Frances Lion
Bio
Frances Lion ain’t gonna lie: she has a way with words, an angle on persuasion, a bent for the blag.
It’s how, aged 18, the singer-songwriter got a gig in a French ski resort, working behind a bar and playing as often as they’d let her, her own Beatles-in-Hamburg moment (with more Jägermeister and less speed pills).
Her gift of the gab is also how the teenager from smalltown Hampshire continued her musical education – and her globe-trotting – when she pitched up on Australia’s Gold Coast and opened her own open-mic night.
“It was the best six months ever,” the woman born Beth Lowen grins of her Alpine adventure. “I was just a jammy kid: I’d message people and annoy people and blag it. One time I met this random Portuguese dude in a bar in France, who had connections in London. I pestered him so much that he got me a gig in Camden.” She’ll tell us some other time the story of how she got another London gig after nipping the ear of a random at a summer solstice dawn gathering at Stonehenge.
Luckily, Frances Lion also has a way with tunes. And with a belting, nape-tickling vocal that can hit both the bluesy depths and the soulful heights. It’s there in Second Hand, her taster single from last year, an intense, almost unnerving blast of self-laceration.

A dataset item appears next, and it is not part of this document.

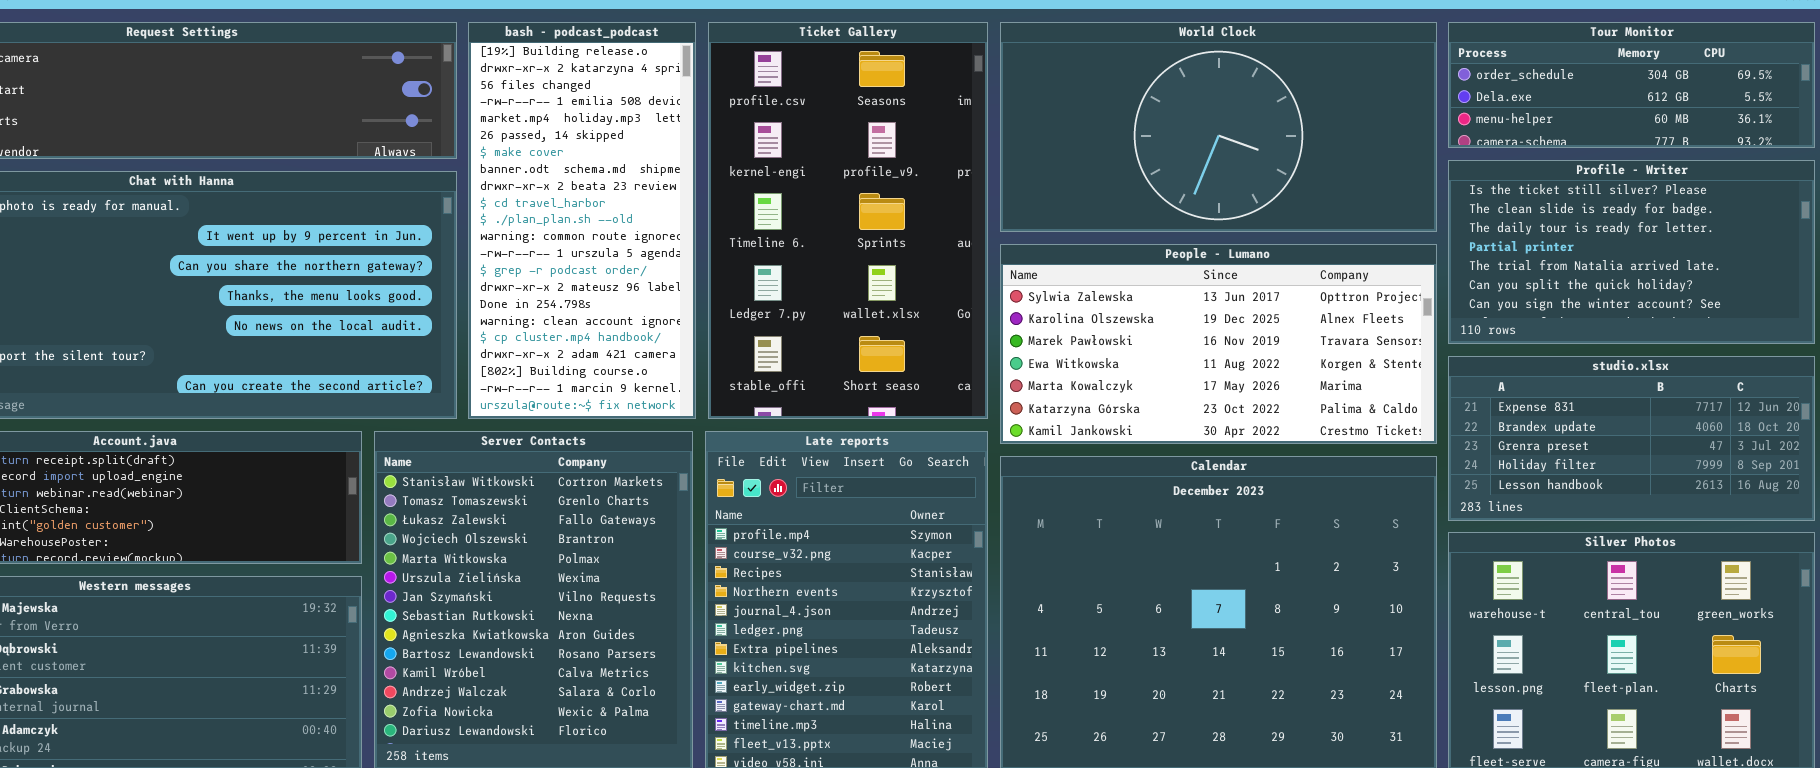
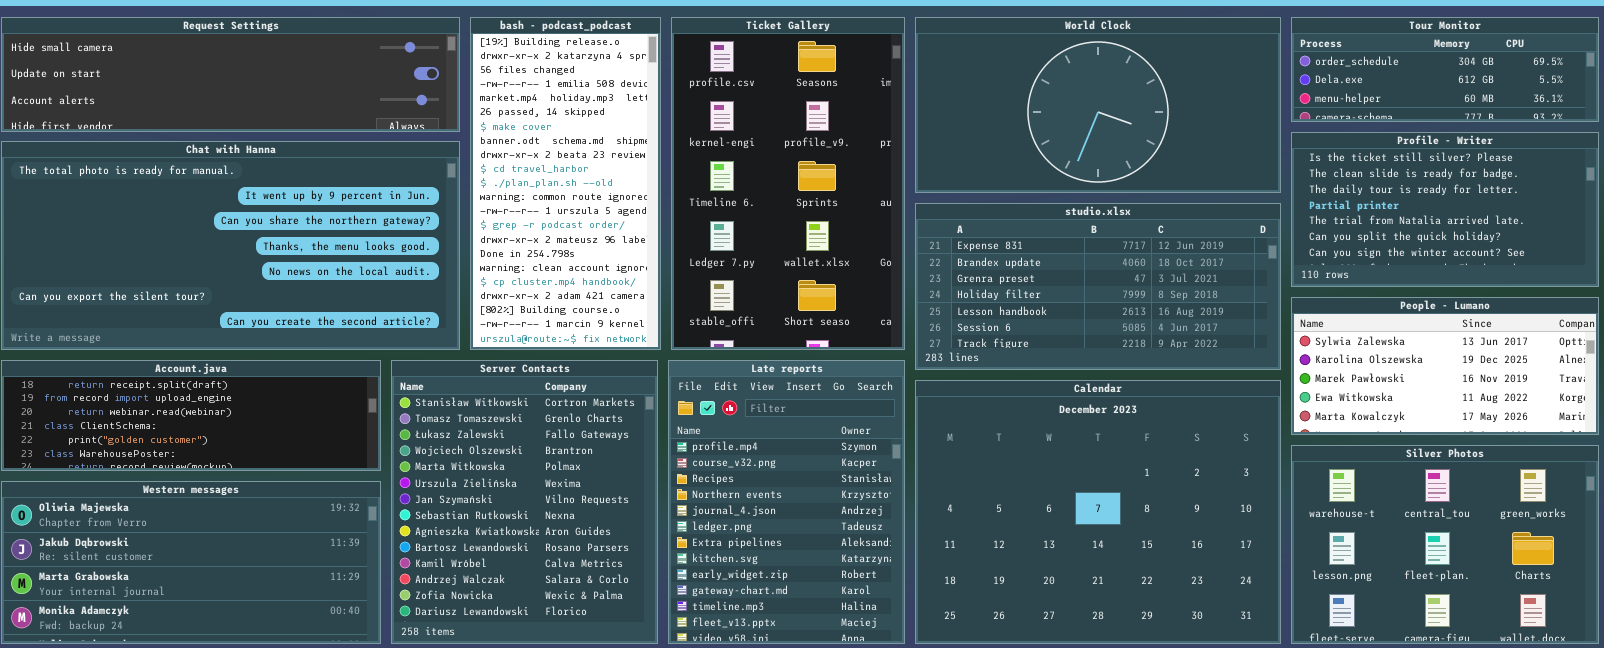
People - Lumano: [1000,244,1437,444] -> [1291,297,1599,435], moved, resized
studio.xlsx: [1448,356,1815,521] -> [915,203,1281,370], moved, resized

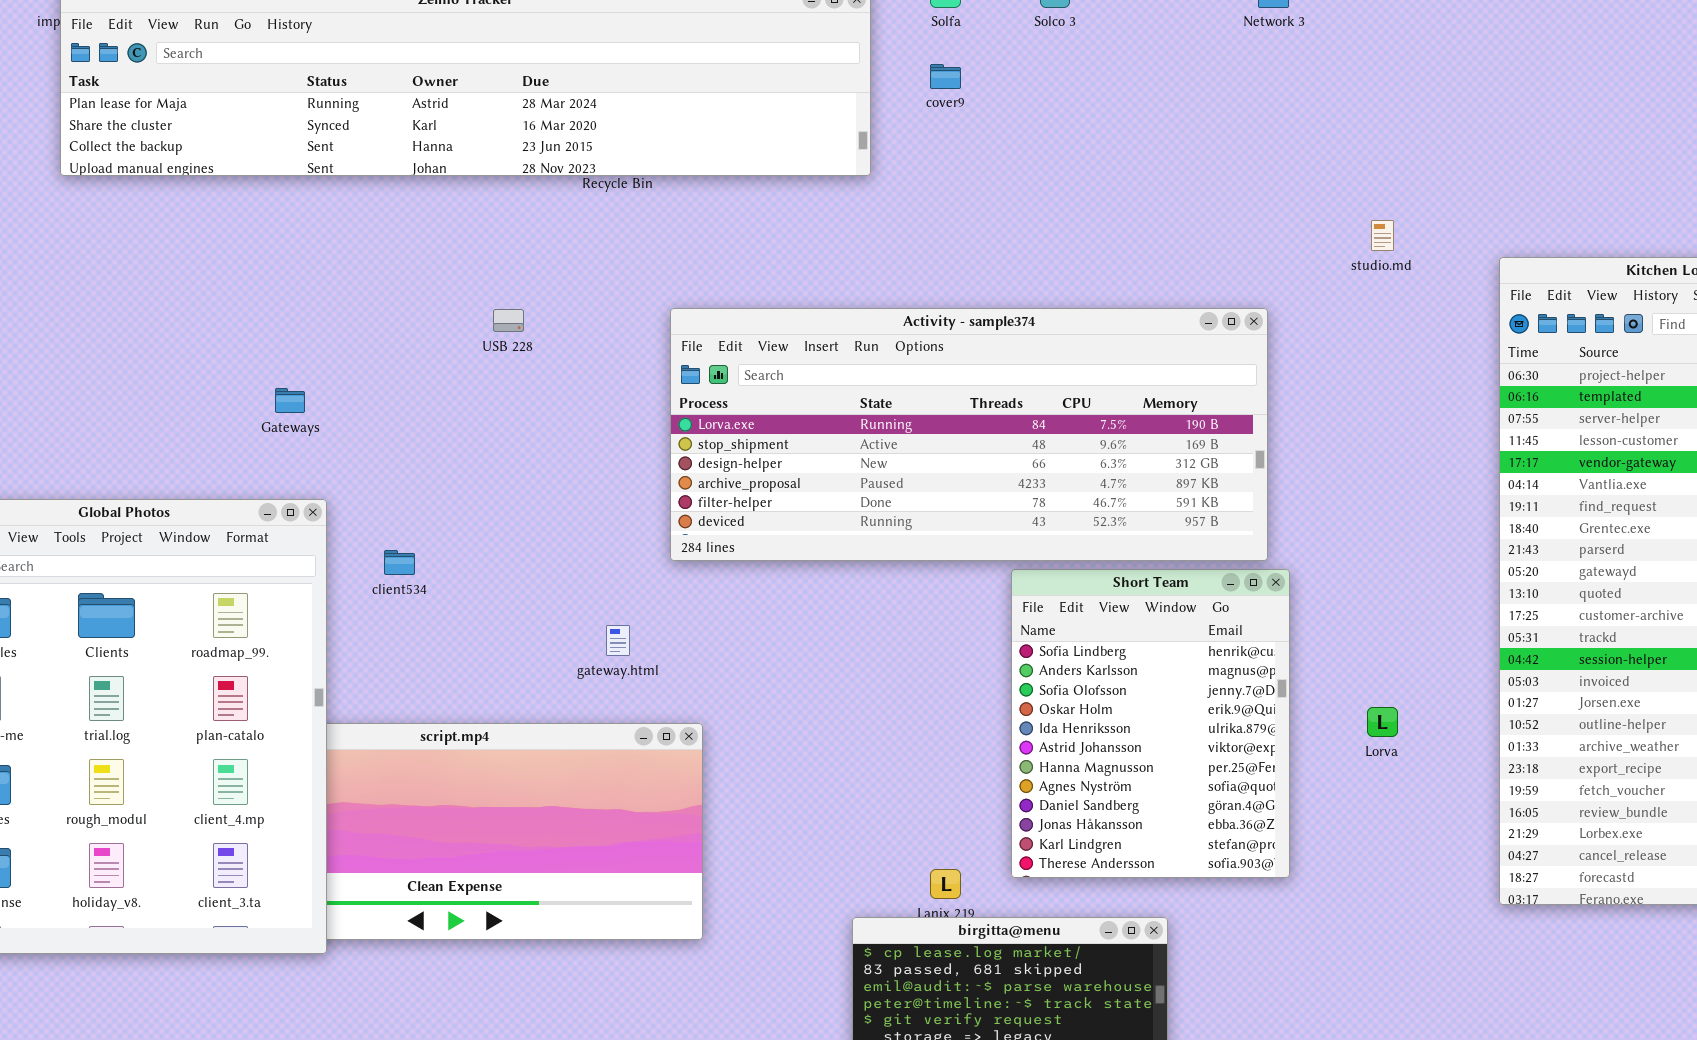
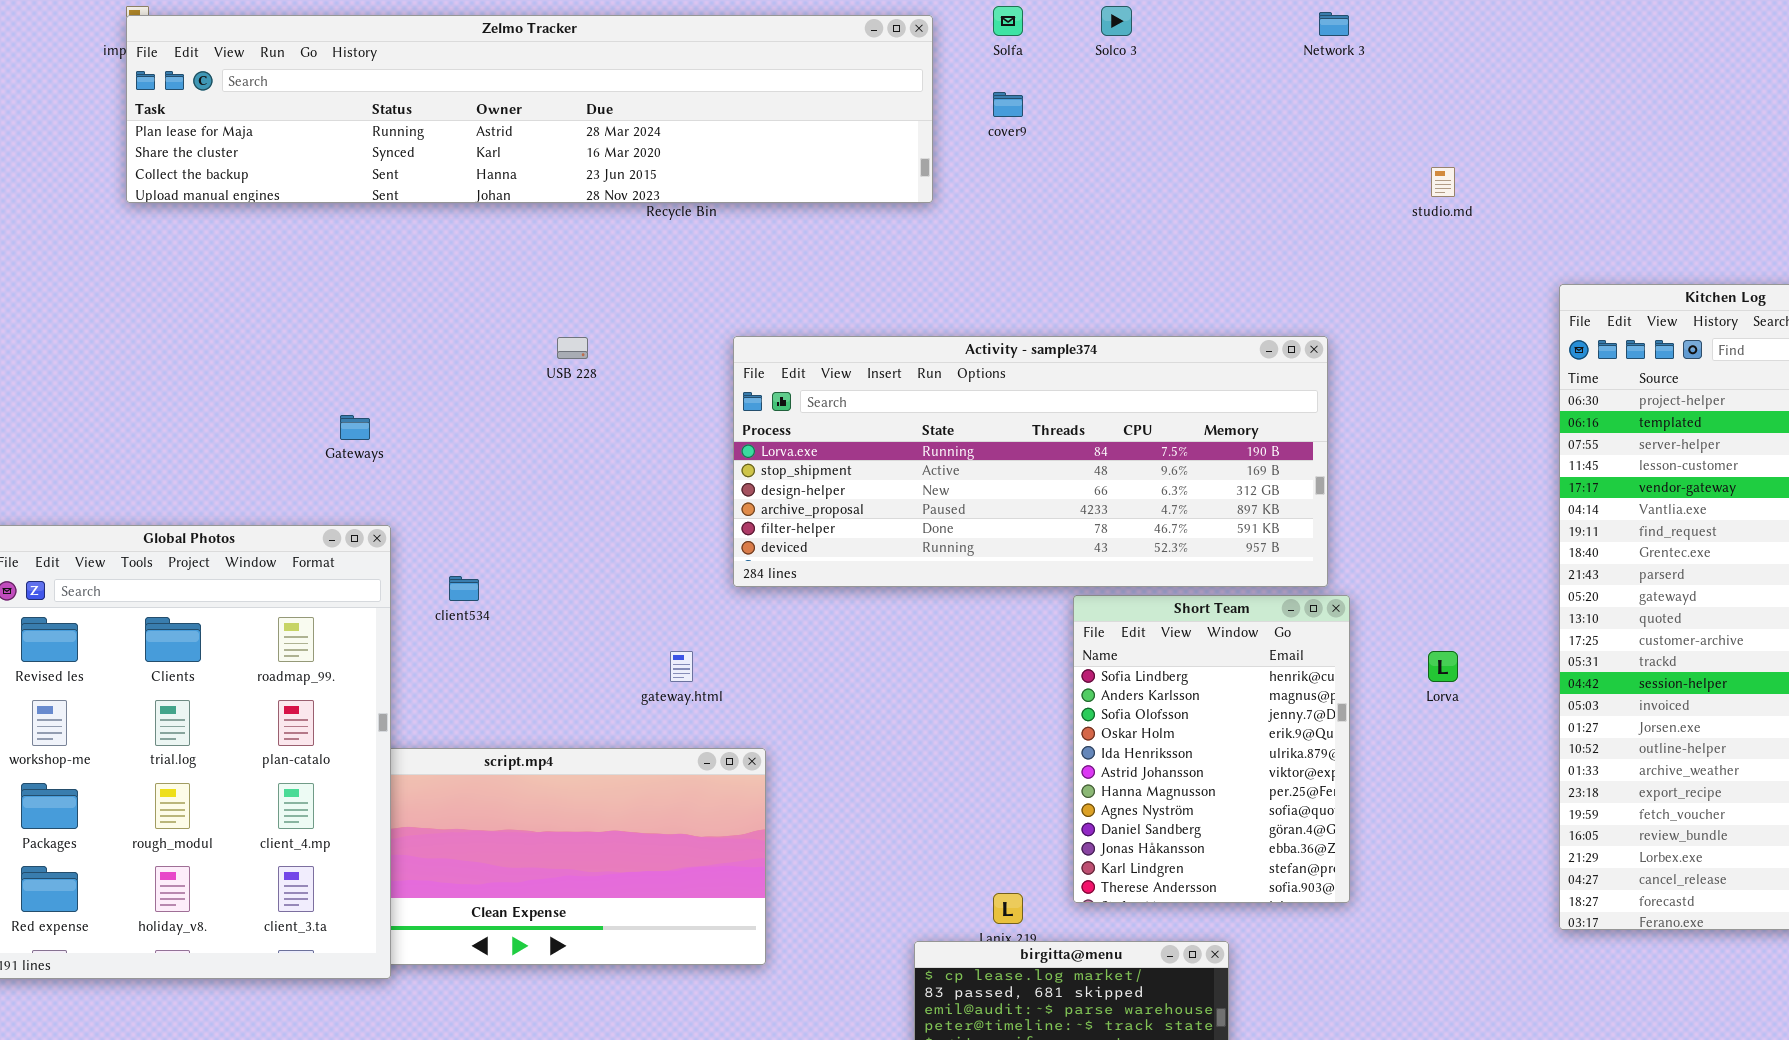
studio.md: [1371,220,1394,251] -> [1431,167,1455,197], moved
Lorva: [1367,707,1398,737] -> [1428,651,1458,682], moved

“I envisioned a girl in the dressing room of a band, idolising a singer… That’s how it started, then it turned back – as it always does! – to me,” she acknowledges with a “what can you do?” smile.
Other album highlights include the “vulnerable love song” Stay and the crowd favourite Home.
“Music was just there,” she says, thumping her breast bone, reflecting on her quaint upbringing. “And smalltown Hampshire is a bit of a brain-deadening place if you’re hungry for more. No disrespect to my gorgeous friends who are still there, but I had to get out. So I did, the day after I finished Sixth Form. I was gone. For four years.”
After four years travelling, Beth Lowen came home. Then she promptly went away again. By word-of-mouth and worm-of-ear, demos she’d written, some with her brother, made their way to management, then publishing – and, then, ultimately, Linda Perry.
“I flew to LA and rock up to Linda’s studio like a shaking lamb – I knew she’d written Beautiful [for Christine Aguilera] and Get The Party Started [for Pink]. And funnily enough, when I was playing covers in pubs as a teenager – Bob Dylan, Tracey Chapman, Joni Mitchell, Michael Jackson; I’d play anything, I had hundreds – I always used to end my set with What’s Up? by [Perry’s band] 4 Non Blondes.”
So, yes, she was excited-slash-bricking it to meet the woman herself.
“I played her some of my demos but she didn’t really like them. So she made me pick up a guitar and play her a song – then she pretty much there and then decided she wanted to make an album.”
Wolf, the new single by Lion, was an early standout. It’s big, “a screamer”, the process “the weirdest – me and Linda wrote it on the spot, me having a meltdown in her studio in LA.
Indeed, Wolf was written at a time when she was more Beth than Frances Lion, and full of self-doubt: was she worth it, was she worthy of music, would all the teenage pub gigs and four years’ travels amount to anything? Then out came a howl of defiance, “which I ran with”.
The surging, defiant, anthemic Wolf is the perfect showcase for both her sides: “The rocky, rocky thing and the stripped back aspect of me. It’s about being fucking scared and not knowing what the hell you’re doing, and just rolling with it.
Last year, she toured as Frances Lion for the first time, supporting Isaac Gracie, The Vaccines, Albert Hammond Jr. and Girli. This year there have been shows at The Great Escape and around London, with a summer of festival shows ahead of her. Catch this self-confessed “scruffy tomboy” (“all my clothes have holes in them, even my Doc Martens”) in a field, tent or club somewhere, playing the songs of her life and the songs of her soul. And, if she’s had a beer and if you’re lucky, the songs of someone else.
“As a kid I was obsessed with Stevie Nicks and Joni Mitchell. I used to sit in my room as a kid and mimic voices like Ray Lamontagne and Kurt Cobain – in fact, quite a few husky men!” this irrepressible, up-for-it, bound-for-glory woman laughs again.